Extrait de : Informatique et libertés : la réforme de la loi de 1978 repasse à l’Assemblée (ZDNet)

-  Le 1er avril 2003, lors de l’adoption du projet de texte en 1ère lecture par le Sénat, un amendement (soutenu par le sénateur Alex Türk, aujourd’hui président de la Cnil...) modifiait l’article 30 de la loi du 6 janvier 1978 pour permettre aux entreprises privées de constituer des fichiers informatiques portant sur les auteurs d’infractions dont elles ont été victimes. On pense immédiatement aux sociétés de gestion de droits d’auteurs sur les réseaux P2P, que la loi de 1978 gênait jusqu’alors.

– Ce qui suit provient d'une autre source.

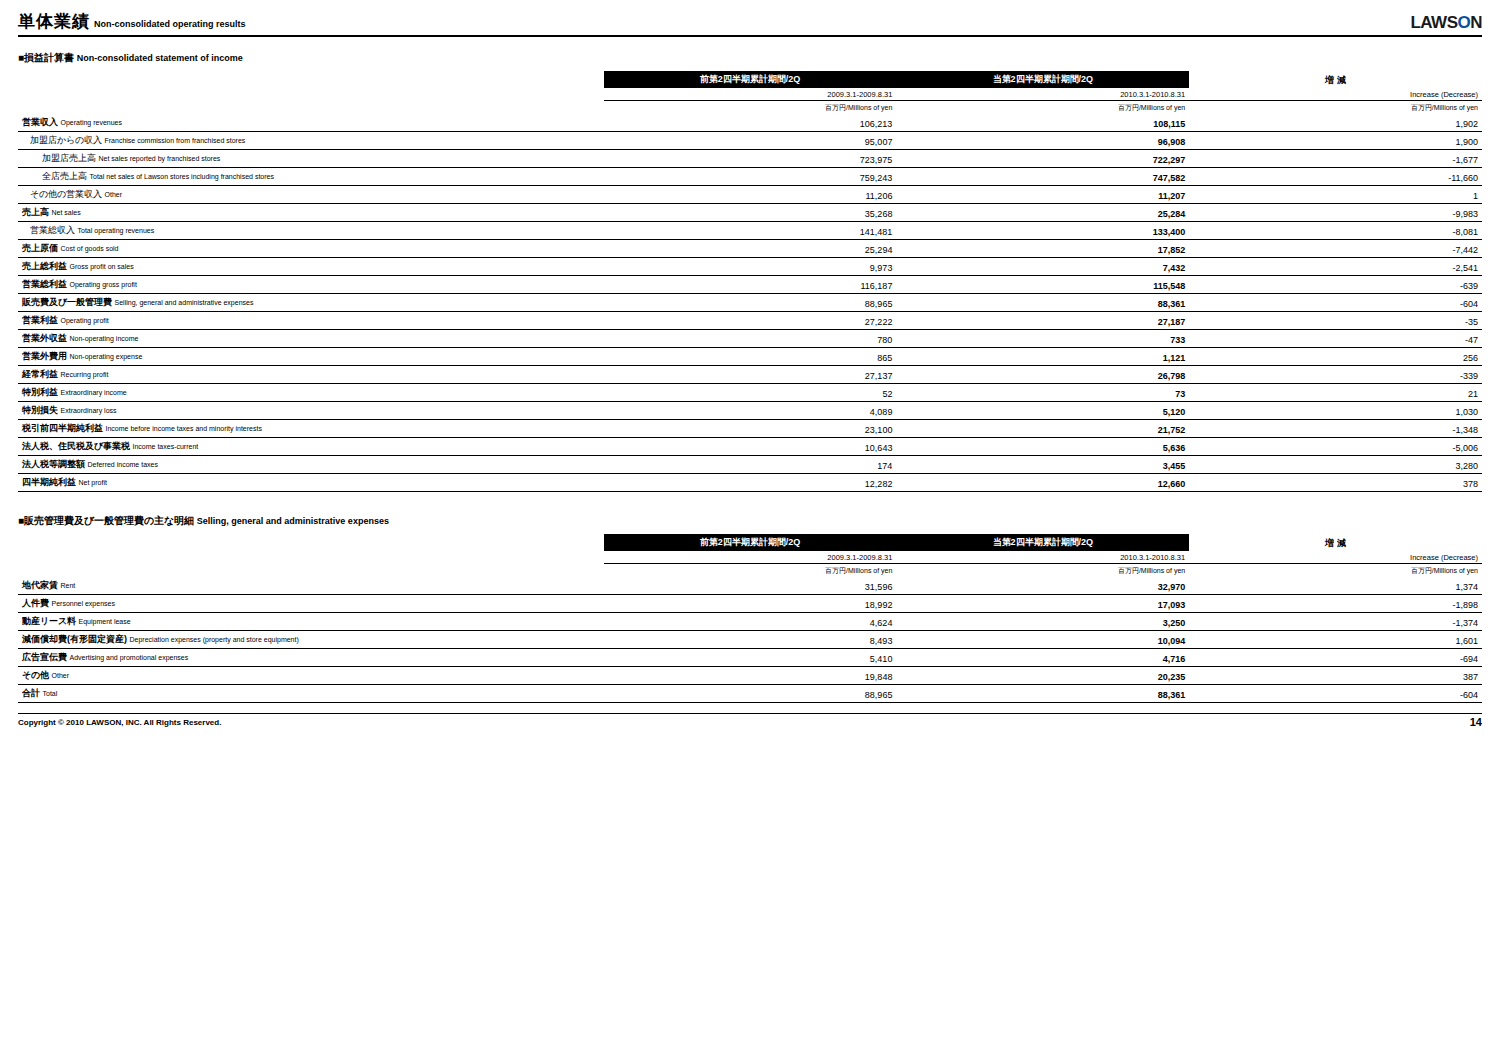単体業績 Non-consolidated operating results
LAWSON
■損益計算書 Non-consolidated statement of income
| | 前第2四半期累計期間/2Q | 当第2四半期累計期間/2Q | 増 減 |
| --- | --- | --- | --- |
| | 2009.3.1-2009.8.31 | 2010.3.1-2010.8.31 | Increase (Decrease) |
| | 百万円/Millions of yen | 百万円/Millions of yen | 百万円/Millions of yen |
| 営業収入 Operating revenues | 106,213 | 108,115 | 1,902 |
| 加盟店からの収入 Franchise commission from franchised stores | 95,007 | 96,908 | 1,900 |
| 加盟店売上高 Net sales reported by franchised stores | 723,975 | 722,297 | -1,677 |
| 全店売上高 Total net sales of Lawson stores including franchised stores | 759,243 | 747,582 | -11,660 |
| その他の営業収入 Other | 11,206 | 11,207 | 1 |
| 売上高 Net sales | 35,268 | 25,284 | -9,983 |
| 営業総収入 Total operating revenues | 141,481 | 133,400 | -8,081 |
| 売上原価 Cost of goods sold | 25,294 | 17,852 | -7,442 |
| 売上総利益 Gross profit on sales | 9,973 | 7,432 | -2,541 |
| 営業総利益 Operating gross profit | 116,187 | 115,548 | -639 |
| 販売費及び一般管理費 Selling, general and administrative expenses | 88,965 | 88,361 | -604 |
| 営業利益 Operating profit | 27,222 | 27,187 | -35 |
| 営業外収益 Non-operating income | 780 | 733 | -47 |
| 営業外費用 Non-operating expense | 865 | 1,121 | 256 |
| 経常利益 Recurring profit | 27,137 | 26,798 | -339 |
| 特別利益 Extraordinary income | 52 | 73 | 21 |
| 特別損失 Extraordinary loss | 4,089 | 5,120 | 1,030 |
| 税引前四半期純利益 Income before income taxes and minority interests | 23,100 | 21,752 | -1,348 |
| 法人税、住民税及び事業税 Income taxes-current | 10,643 | 5,636 | -5,006 |
| 法人税等調整額 Deferred income taxes | 174 | 3,455 | 3,280 |
| 四半期純利益 Net profit | 12,282 | 12,660 | 378 |
■販売管理費及び一般管理費の主な明細 Selling, general and administrative expenses
| | 前第2四半期累計期間/2Q | 当第2四半期累計期間/2Q | 増 減 |
| --- | --- | --- | --- |
| | 2009.3.1-2009.8.31 | 2010.3.1-2010.8.31 | Increase (Decrease) |
| | 百万円/Millions of yen | 百万円/Millions of yen | 百万円/Millions of yen |
| 地代家賃 Rent | 31,596 | 32,970 | 1,374 |
| 人件費 Personnel expenses | 18,992 | 17,093 | -1,898 |
| 動産リース料 Equipment lease | 4,624 | 3,250 | -1,374 |
| 減価償却費(有形固定資産) Depreciation expenses (property and store equipment) | 8,493 | 10,094 | 1,601 |
| 広告宣伝費 Advertising and promotional expenses | 5,410 | 4,716 | -694 |
| その他 Other | 19,848 | 20,235 | 387 |
| 合計 Total | 88,965 | 88,361 | -604 |
Copyright © 2010 LAWSON, INC. All Rights Reserved.
14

-  Le 14 avril 2004, le collectif DELIS (Droits Et Libertés face à l’Informatisation de la Société) dénonçait, dans une tribune dans le Monde, le fait que ce texte soit élaboré dans la plus grande discrétion, loin de tout débat public :

La loi informatique et libertés du 6 janvier 1978 va être profondément remaniée après son prochain passage au Parlement en dernière lecture. Pourtant, cette modification d’un texte emblématique de la mobilisation de la société pour conjuguer informatique et libertés passe totalement inaperçue : aucun débat public n’a eu lieu, très peu d’articles de presse ont été publiés à ce sujet. Plusieurs autres textes incluant des dispositions sur l’informatique ont focalisé l’attention, loi sur l’économie numérique, loi sur la sécurité intérieure, loi sur la sécurité quotidienne, alors que le projet de future loi informatique et libertés, au demeurant quasi illisible pour le profane, reste méconnu bien qu’il recèle des enjeux essentiels pour l’avenir des citoyens dans la « société de l’information ».